Tout d'abord, "matraquage" médiatique oblige, je m'étais succinctement intéressée à son cas et - c'est bête - à son apparence, dont on vantait d'ailleurs le charme. Je la trouvais étrange et peu engageante, avec son air sévère, son visage nordique taillé aux ciseaux, vêtue d'une veste carrée, rouge sang, et chaussée de talons ou de bottines pointues. Je m'aperçois qu'en fait, elle avait un style latin, flamenco. On l'aurait bien vu dans une arène agiter le drapeau rouge et piquer d'une banderille les flancs du taureau. Tout le contraire de la féminité légèrement infantile qui plait chez une femme. Mais une chose cependant me semblait incontestable: Anna Calvi apportait un vent de fraîcheur et une personnalité unique, sculptée dans un marbre pur et inoxydable. Le jeu de guitare, surtout, avec ses dénivelés, son aspect drapé et mouvant, exprimait une liberté rare pour la pop. Et malgré cela, je ne me régalais pas.

Que fallait-il de plus? Ou qu'avait-elle de trop? La réponse tient autant des aléas de la vie que d'une qualité presque préjudiciable pour l'artiste. D'une part, il me manquait le temps - le temps d'écouter, d'être curieux, le temps précieux de la découverte sans a priori. Puis, elle était trop originale, trop elle-même. Et, forcément, cela déconcerte. Je ne savais dire si j'aimais ou si je n'aimais pas. Elle échappait aux jugements, elle flottait dans l'air, sans réelle consistance.

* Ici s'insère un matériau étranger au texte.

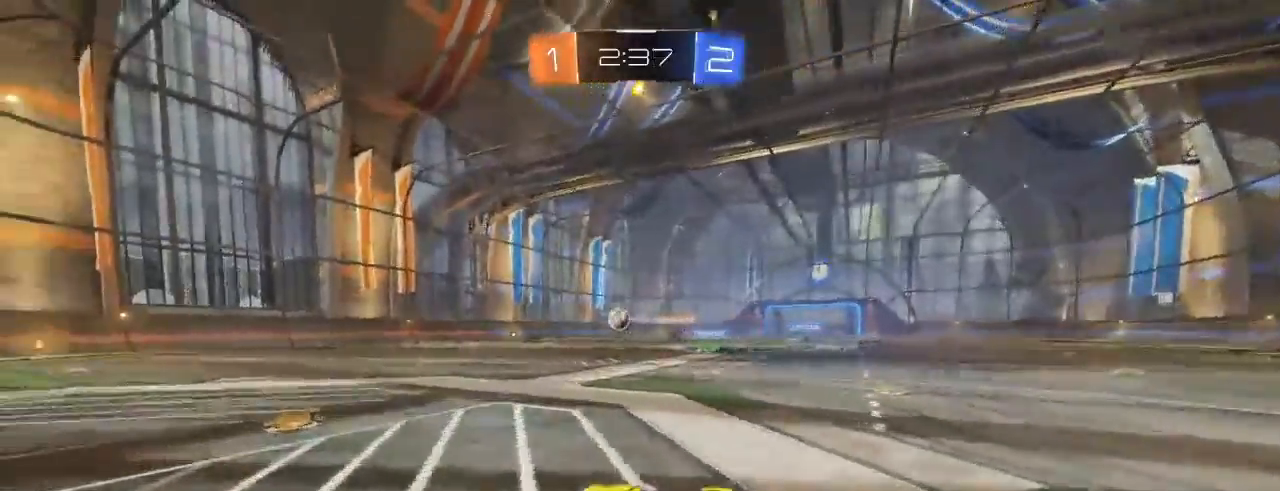
{"dt_ms": 500, "buttons": ["R2"], "left_stick": "up-left", "right_stick": "center", "events": [[17, "B", "down"], [100, "left_stick", "right"], [183, "B", "up"], [283, "left_stick", "center"], [300, "B", "down"], [450, "B", "up"], [500, "left_stick", "up-left"]]}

Ma conversion, loin d'être inévitable, est aussi le fruit d'un hasard. Je m'ennuyais. J'avais donc l'esprit dégagé. C'était le moment d'écouter quelque chose que, d'habitude, je n'écoute pas. Sa voix, mure et claironnante en a pris possession. Réécoutant Blackout et Desire, autour desquels je louvoyais étrangement depuis une semaine, avec le sentiment d'approcher d'une aura étrangère, neuve, gracieuse, je succombais cette fois totalement. Une certaine accoutumance, peut-être, aura eu raison de mes a priori. Mais rien n'explique cette accoutumance puisque, n'aimant pas encore Anna Calvi, j'aurais dû ne pas réécouter*.
Je crois que certains artistes travaillent nos sens à l'ombre de notre jugement, de façon clandestine et invisible. On ne s'en aperçoit qu'une fois sous leur charme.

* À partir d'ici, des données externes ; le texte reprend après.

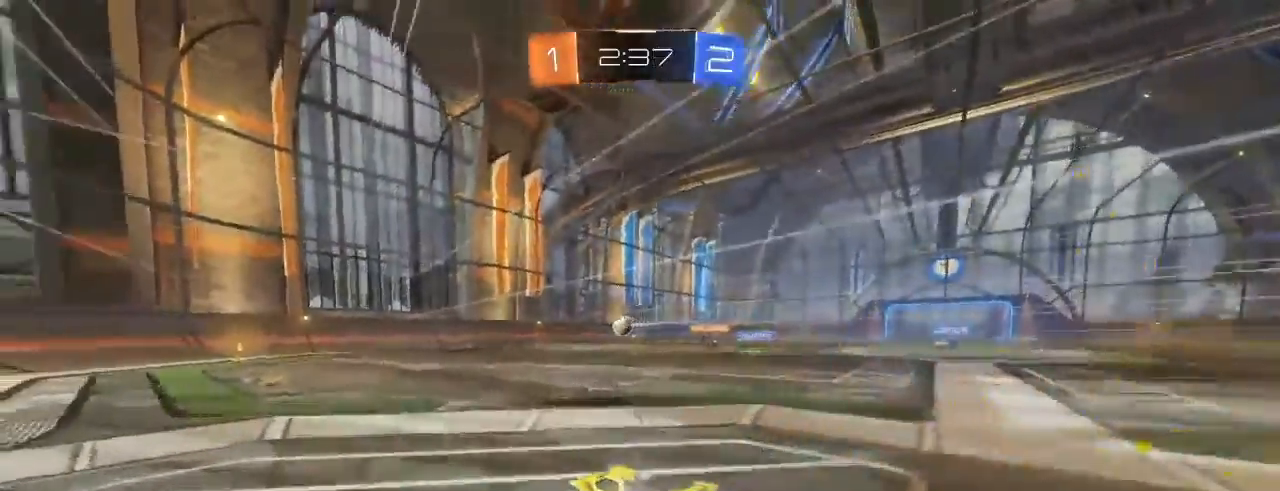
{"dt_ms": 500, "buttons": ["L2", "R2"], "left_stick": "left", "right_stick": "center", "events": [[33, "B", "down"], [117, "left_stick", "center"], [167, "B", "up"], [400, "left_stick", "left"], [417, "L2", "down"]]}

La guitare de "The Devil" et de "I'll be your man" me semble désormais une cascade d'inventivité. L'aspect même d'Anna Calvi ne me rebute plus**. Son regard a gagné en fragilité là où je voyais jusqu'alors une glace froide et rigide. Si je devais résumer son art, je dirais: de la pudeur dans l'exhibition, de la retenue dans la grandiloquence. Je crois que c'est une fois de plus une alchimie de sentiments et d'attitudes contraires qui a emporté mon adhésion - comme souvent, en musique.

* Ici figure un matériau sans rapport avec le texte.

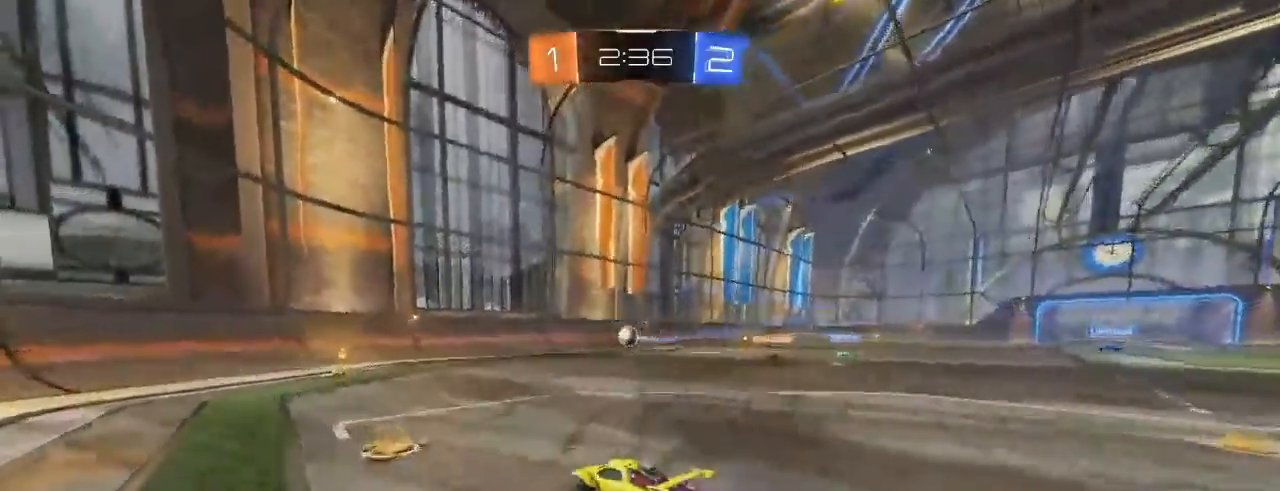
{"dt_ms": 500, "buttons": ["R2"], "left_stick": "center", "right_stick": "center", "events": [[33, "left_stick", "center"], [50, "B", "down"], [117, "B", "up"], [117, "L2", "up"], [283, "L2", "down"], [483, "L2", "up"]]}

* Attribuer cette insistance curieuse à l'effet suggestif des médias est une explication commode mais spécieuse. Le goût est un affect mouvant, indécis, qui connaît des flottements - ce n'est pas un jugement net et sans bavures sur lequel on ne revient plus.

** Ne me dîtes pas que c'est sans importance, fieffés menteurs!